Cyril Karunagaran a avoué à cette occasion que c’est Mohamed Sifaoui qui a d’abord contacté sa structure pour que celle-ci porte son projet de vidéos en ligne, baptisé iLaïc. L’association aurait-elle servi de simple véhicule juridique à ce dernier afin de bénéficier de subventions publiques ? Voire dans un objectif d’enrichissement personnel ? Car, selon les enquêtes de France 2 et de Marianne, à l’origine du scandale, 120 000 euros, un tiers de la subvention, ont servi à rémunérer Cyril Karunagaran et Mohamed Sifaoui.
Ce dernier recevant des salaires entre 3 280 et 3 500 euros net, parfois à deux ou trois reprises dans le même mois, selon les comptes bancaires de l’association consultés par les journalistes. Le reste de la dotation a servi à la production d’une petite centaine de vidéos très peu vues, ou encore à quelques publications sur les réseaux sociaux. «L’utilisation faite de la subvention reçue par l’USEPPM n’a pas été conforme aux objectifs fixés», confirme le rapport de l’IGA.
Marlène Schiappa n’a que très peu réagi depuis deux mois sur l’affaire, se contentant de dénoncer des « calomnies » et jugeant « infamant de (l)’accuser de copinage ». La semaine prochaine, elle sera auditionnée par la commission d’enquête sénatoriale . Elle devra, au minimum, dire si oui ou non elle a incité Mohamed Sifaoui – qui sera également entendu – à demander des subventions, pour des résultats quasi inexistants.
Les questions ne s’arrêteront pas là.

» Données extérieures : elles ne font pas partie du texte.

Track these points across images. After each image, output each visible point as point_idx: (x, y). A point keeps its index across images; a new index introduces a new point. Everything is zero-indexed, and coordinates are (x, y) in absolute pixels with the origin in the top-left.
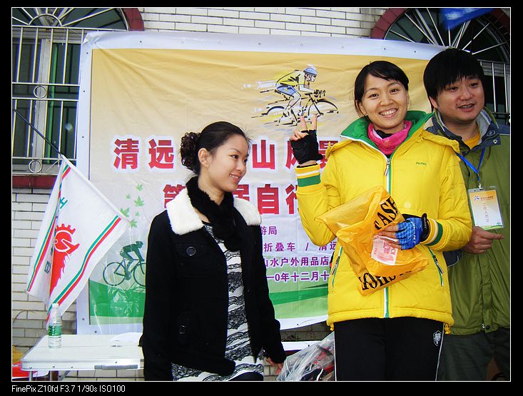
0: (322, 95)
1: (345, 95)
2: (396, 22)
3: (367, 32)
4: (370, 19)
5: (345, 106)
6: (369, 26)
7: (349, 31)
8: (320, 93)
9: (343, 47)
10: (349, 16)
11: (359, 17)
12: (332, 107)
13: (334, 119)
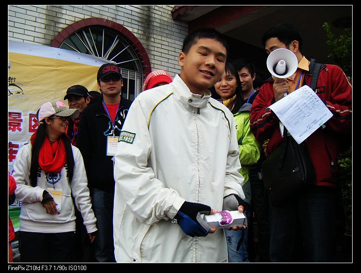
0: (13, 81)
1: (29, 82)
2: (69, 38)
3: (48, 42)
4: (52, 33)
5: (28, 89)
6: (50, 38)
7: (36, 40)
8: (12, 79)
9: (30, 50)
10: (37, 30)
11: (44, 31)
12: (19, 90)
13: (20, 98)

D’autant que les choix très idéologiques des lauréats du fonds de dotation interrogent aussi les sénateurs. Une structure s’est vu refuser des subventions car son « positionnement est explicitement en opposition avec la ligne gouvernementale ». Une autre, sans expérience, a fini par produire des vidéos renvoyant dos à dos la gauche et l’extrême droite tout en plaçant Emmanuel Macron dans le « camp de la raison ». Ces attributions vont rapidement faire l’objet d’un nouveau rapport de l’IGA. L’affaire du Fonds Marianne est loin d’être finie. Et la démission du préfet Gravel n’en est que la première conséquence.